Mike Krieger discusses the head-banging experience of navigating
the U.S. immigration system
Instagram almost didn’t happen, and the U.S.’s convoluted immigration system would have been to blame. Before Mike Krieger created the wildly popular photo-sharing app with business partner Kevin Systrom, he was living in Silicon Valley on a temporary work visa. If not for some lucky breaks navigating the country’s immigration process, our world of artfully filtered, boxy photographs might look very different today.
A native of Brazil, Krieger came to the U.S. to study at Stanford University on a student visa. After graduating, he got a job at Meebo, and the software startup helped him apply for an H-1B visa. This class of temporary visa is designated for specialty workers, and the technology industry is a major customer. Google, Facebook, Intel, and other tech giants mail tens of thousands of applications off to government processing centers each year in hopes of securing the limited supply of visas for foreign computer programmers and engineers.
The U.S. Citizenship and Immigration Services began accepting applications on April 1, and, like in recent years, the number of requests quickly exceeded the cap. The agency said on Tuesday that it will stop accepting applications and will hold a random lottery to determine which companies’ employees will be awarded visas from the 85,000 available slots.
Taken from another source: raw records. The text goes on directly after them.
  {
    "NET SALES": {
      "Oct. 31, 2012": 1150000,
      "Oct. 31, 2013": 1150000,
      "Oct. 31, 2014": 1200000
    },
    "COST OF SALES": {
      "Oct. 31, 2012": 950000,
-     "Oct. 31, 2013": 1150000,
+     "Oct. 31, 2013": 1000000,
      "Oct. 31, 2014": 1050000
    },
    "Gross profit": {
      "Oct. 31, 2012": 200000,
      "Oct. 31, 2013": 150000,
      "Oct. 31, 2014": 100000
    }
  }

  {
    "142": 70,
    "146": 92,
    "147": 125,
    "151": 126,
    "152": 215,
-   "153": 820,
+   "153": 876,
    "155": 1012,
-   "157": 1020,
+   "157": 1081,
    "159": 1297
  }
In 2014 only about half made it through the lottery. The agency hasn’t yet disclosed the number of requests it’s received this year.
The H-1B frenzy wasn’t Krieger’s
biggest concern when he applied through Meebo in 2009. One of the few upsides
to the lousy economy then was that a visa was available—H-1Bs are easiest to
get when few employers are hiring. A few months after getting his visa, Krieger
started talking with Systrom about building a social networking app.
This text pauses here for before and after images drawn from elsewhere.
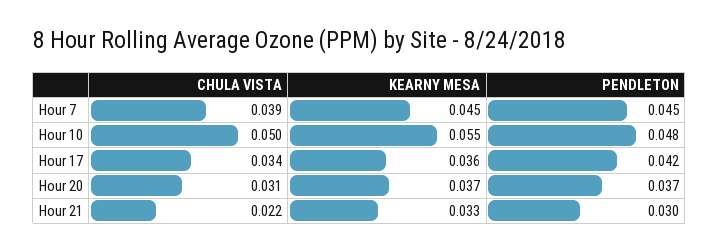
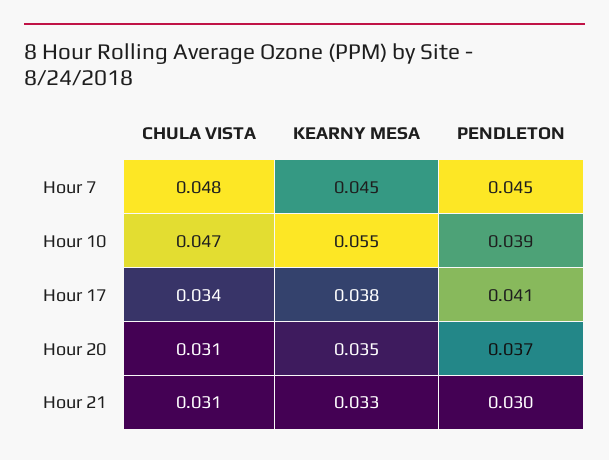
  {
    "CHULA VISTA": {
-     "Hour 7": 0.039,
+     "Hour 7": 0.048,
-     "Hour 10": 0.05,
+     "Hour 10": 0.047,
      "Hour 17": 0.034,
      "Hour 20": 0.031,
-     "Hour 21": 0.022
+     "Hour 21": 0.031
    },
    "KEARNY MESA": {
      "Hour 7": 0.045,
      "Hour 10": 0.055,
-     "Hour 17": 0.036,
+     "Hour 17": 0.038,
-     "Hour 20": 0.037,
+     "Hour 20": 0.035,
      "Hour 21": 0.033
    },
    "PENDLETON": {
      "Hour 7": 0.045,
-     "Hour 10": 0.048,
+     "Hour 10": 0.039,
-     "Hour 17": 0.042,
+     "Hour 17": 0.041,
      "Hour 20": 0.037,
      "Hour 21": 0.03
    }
  }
One of the first technical challenges they faced had nothing to
do with programming: It was transferring Krieger’s H-1B to the new
company. In an interview, Krieger says he waited for more than three
months while Systrom hired a lawyer, and he filed papers to get the work visa.
As the weeks dragged on, Krieger found himself spending hours studying the
intricacies of immigration law and checking websites such as trackitt.com, where visa applicants
share war stories. “It was approaching the point of hard
conversations,” he says. “I had moments where I was like, ‘Maybe I should
just tell Kevin to forget about it and find somebody who is easier to hire.’”
Finally the paperwork came through, and Krieger got clearance to
stay in the country to work with Systrom in April 2010. The
Instagram app for the iPhone took a few weeks to develop. “It took less time to
build Instagram than it did for me to get my work visa,” he says. The app
was an instant hit, and Facebook agreed to acquire the startup for about
$1 billion in April 2012. A couple of months later, Google
bought Meebo, Krieger’s former employer, for about a tenth
of the price.
Krieger first spoke out to promote changes to U.S. immigration
rules in 2012, when he visited the White House and was a guest of First Lady
Michelle Obama at the State of the Union address. President Obama gave Krieger
a shoutout in a speech in January 2013. Recently, the 29-year-old
multimillionaire got a green card, ensuring permanent residence. Krieger
remains one of the technical masterminds behind Facebook’s Instagram, which has
about 200 employees and more than 300 million users who check the app at least
once a month.
While tech companies want to free up more H-1B visas, others in
the U.S. are pushing for restrictions, saying foreign workers take American
jobs and lower wages. Krieger says the government should make sure
employers aren’t abusing the system and should improve how it distributes
visas. “Lotterying it out year after year, basing it on timing—as a software
engineer, it feels wrong. It’s like applying a random function to your
immigration,” he says.
Still, Krieger emphasizes that skilled immigrants are a
positive factor in the American workforce. “The U.S. economy really benefits
from letting the right people in. Some of them will go on to become job
creators; some of them will just go on to do really well at their jobs,” he
says. Instagram may not have been the best example of a “job creator.” After
Obama’s 2013 speech, the
Wire pointed out that Instagram had only 13 employees when
it was sold to Facebook.
Today, Facebook relies so much on foreign workers that it’s
one of the biggest companies on the government’s list of “H-1B-dependent
employers.” The designation refers to companies employing at least 15
percent of their U.S. workforce via H-1B visas.